Stored entries:
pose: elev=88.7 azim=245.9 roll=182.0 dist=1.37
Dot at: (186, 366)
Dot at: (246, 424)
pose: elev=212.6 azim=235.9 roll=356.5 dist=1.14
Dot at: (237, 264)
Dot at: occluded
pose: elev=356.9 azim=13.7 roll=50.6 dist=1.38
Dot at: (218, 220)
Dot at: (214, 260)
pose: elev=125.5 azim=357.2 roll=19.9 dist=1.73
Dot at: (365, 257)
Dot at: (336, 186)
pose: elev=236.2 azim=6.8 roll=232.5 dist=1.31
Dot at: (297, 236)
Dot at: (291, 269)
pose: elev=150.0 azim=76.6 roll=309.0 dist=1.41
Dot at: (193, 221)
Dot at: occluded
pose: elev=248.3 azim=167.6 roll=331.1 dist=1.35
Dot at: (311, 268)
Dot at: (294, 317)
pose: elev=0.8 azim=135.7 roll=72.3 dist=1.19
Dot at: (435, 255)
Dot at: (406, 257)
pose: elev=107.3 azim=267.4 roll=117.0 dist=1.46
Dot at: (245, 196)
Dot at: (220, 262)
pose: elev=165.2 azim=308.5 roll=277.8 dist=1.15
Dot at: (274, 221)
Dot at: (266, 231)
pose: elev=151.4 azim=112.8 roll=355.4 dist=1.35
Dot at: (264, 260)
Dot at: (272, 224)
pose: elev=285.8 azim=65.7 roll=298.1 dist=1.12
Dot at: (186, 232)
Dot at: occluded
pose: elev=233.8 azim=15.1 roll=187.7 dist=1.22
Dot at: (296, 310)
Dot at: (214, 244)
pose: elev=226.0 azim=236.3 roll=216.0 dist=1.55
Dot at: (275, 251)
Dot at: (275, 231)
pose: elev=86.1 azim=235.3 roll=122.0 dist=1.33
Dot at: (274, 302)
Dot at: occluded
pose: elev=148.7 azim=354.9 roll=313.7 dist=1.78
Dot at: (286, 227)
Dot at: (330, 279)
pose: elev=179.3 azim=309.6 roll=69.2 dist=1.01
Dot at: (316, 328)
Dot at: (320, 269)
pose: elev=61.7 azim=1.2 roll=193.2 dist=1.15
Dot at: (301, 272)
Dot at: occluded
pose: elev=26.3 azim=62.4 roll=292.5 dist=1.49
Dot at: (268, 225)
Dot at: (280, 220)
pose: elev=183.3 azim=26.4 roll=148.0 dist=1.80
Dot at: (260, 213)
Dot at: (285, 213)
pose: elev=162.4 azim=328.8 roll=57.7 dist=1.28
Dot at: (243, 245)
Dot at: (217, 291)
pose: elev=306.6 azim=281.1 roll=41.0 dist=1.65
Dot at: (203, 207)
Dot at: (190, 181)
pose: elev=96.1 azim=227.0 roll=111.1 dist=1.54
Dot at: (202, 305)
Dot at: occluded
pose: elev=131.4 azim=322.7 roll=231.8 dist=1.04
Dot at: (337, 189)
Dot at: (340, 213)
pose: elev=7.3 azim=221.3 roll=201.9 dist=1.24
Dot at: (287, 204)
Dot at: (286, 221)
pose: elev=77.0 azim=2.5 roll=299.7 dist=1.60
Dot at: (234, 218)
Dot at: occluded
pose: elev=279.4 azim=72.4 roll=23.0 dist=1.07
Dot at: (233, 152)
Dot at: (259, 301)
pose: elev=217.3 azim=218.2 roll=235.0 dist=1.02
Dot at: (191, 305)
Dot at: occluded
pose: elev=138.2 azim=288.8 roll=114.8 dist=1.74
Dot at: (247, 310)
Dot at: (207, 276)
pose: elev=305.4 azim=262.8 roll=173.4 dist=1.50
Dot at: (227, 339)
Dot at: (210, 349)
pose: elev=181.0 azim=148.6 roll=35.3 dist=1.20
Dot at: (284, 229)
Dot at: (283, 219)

- Set task
Recast the lines from the one containing "pose: elev=96.1 azim=227.0" through the end of the records as a Markdown table with two columns, Row and Line, numbering each line in order and leaving out any blank lines.

- The completed task
| Row | Line |
|---|---|
| 1 | pose: elev=96.1 azim=227.0 roll=111.1 dist=1.54 |
| 2 | Dot at: (202, 305) |
| 3 | Dot at: occluded |
| 4 | pose: elev=131.4 azim=322.7 roll=231.8 dist=1.04 |
| 5 | Dot at: (337, 189) |
| 6 | Dot at: (340, 213) |
| 7 | pose: elev=7.3 azim=221.3 roll=201.9 dist=1.24 |
| 8 | Dot at: (287, 204) |
| 9 | Dot at: (286, 221) |
| 10 | pose: elev=77.0 azim=2.5 roll=299.7 dist=1.60 |
| 11 | Dot at: (234, 218) |
| 12 | Dot at: occluded |
| 13 | pose: elev=279.4 azim=72.4 roll=23.0 dist=1.07 |
| 14 | Dot at: (233, 152) |
| 15 | Dot at: (259, 301) |
| 16 | pose: elev=217.3 azim=218.2 roll=235.0 dist=1.02 |
| 17 | Dot at: (191, 305) |
| 18 | Dot at: occluded |
| 19 | pose: elev=138.2 azim=288.8 roll=114.8 dist=1.74 |
| 20 | Dot at: (247, 310) |
| 21 | Dot at: (207, 276) |
| 22 | pose: elev=305.4 azim=262.8 roll=173.4 dist=1.50 |
| 23 | Dot at: (227, 339) |
| 24 | Dot at: (210, 349) |
| 25 | pose: elev=181.0 azim=148.6 roll=35.3 dist=1.20 |
| 26 | Dot at: (284, 229) |
| 27 | Dot at: (283, 219) |